Collected data:
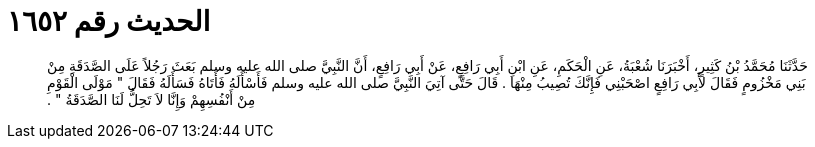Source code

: 
= الحديث رقم ١٦٥٢

[quote.hadith]
حَدَّثَنَا مُحَمَّدُ بْنُ كَثِيرٍ، أَخْبَرَنَا شُعْبَةُ، عَنِ الْحَكَمِ، عَنِ ابْنِ أَبِي رَافِعٍ، عَنْ أَبِي رَافِعٍ، أَنَّ النَّبِيَّ صلى الله عليه وسلم بَعَثَ رَجُلاً عَلَى الصَّدَقَةِ مِنْ بَنِي مَخْزُومٍ فَقَالَ لأَبِي رَافِعٍ اصْحَبْنِي فَإِنَّكَ تُصِيبُ مِنْهَا ‏.‏ قَالَ حَتَّى آتِيَ النَّبِيَّ صلى الله عليه وسلم فَأَسْأَلَهُ فَأَتَاهُ فَسَأَلَهُ فَقَالَ ‏"‏ مَوْلَى الْقَوْمِ مِنْ أَنْفُسِهِمْ وَإِنَّا لاَ تَحِلُّ لَنَا الصَّدَقَةُ ‏"‏ ‏.‏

ABOUT THIS EXERCISE: Reproduce exactly the line bearing "[quote.hadith]" and all the lines that come after it in the records above; add nothing.

COMPLETED EXERCISE:
[quote.hadith]
حَدَّثَنَا مُحَمَّدُ بْنُ كَثِيرٍ، أَخْبَرَنَا شُعْبَةُ، عَنِ الْحَكَمِ، عَنِ ابْنِ أَبِي رَافِعٍ، عَنْ أَبِي رَافِعٍ، أَنَّ النَّبِيَّ صلى الله عليه وسلم بَعَثَ رَجُلاً عَلَى الصَّدَقَةِ مِنْ بَنِي مَخْزُومٍ فَقَالَ لأَبِي رَافِعٍ اصْحَبْنِي فَإِنَّكَ تُصِيبُ مِنْهَا ‏.‏ قَالَ حَتَّى آتِيَ النَّبِيَّ صلى الله عليه وسلم فَأَسْأَلَهُ فَأَتَاهُ فَسَأَلَهُ فَقَالَ ‏"‏ مَوْلَى الْقَوْمِ مِنْ أَنْفُسِهِمْ وَإِنَّا لاَ تَحِلُّ لَنَا الصَّدَقَةُ ‏"‏ ‏.‏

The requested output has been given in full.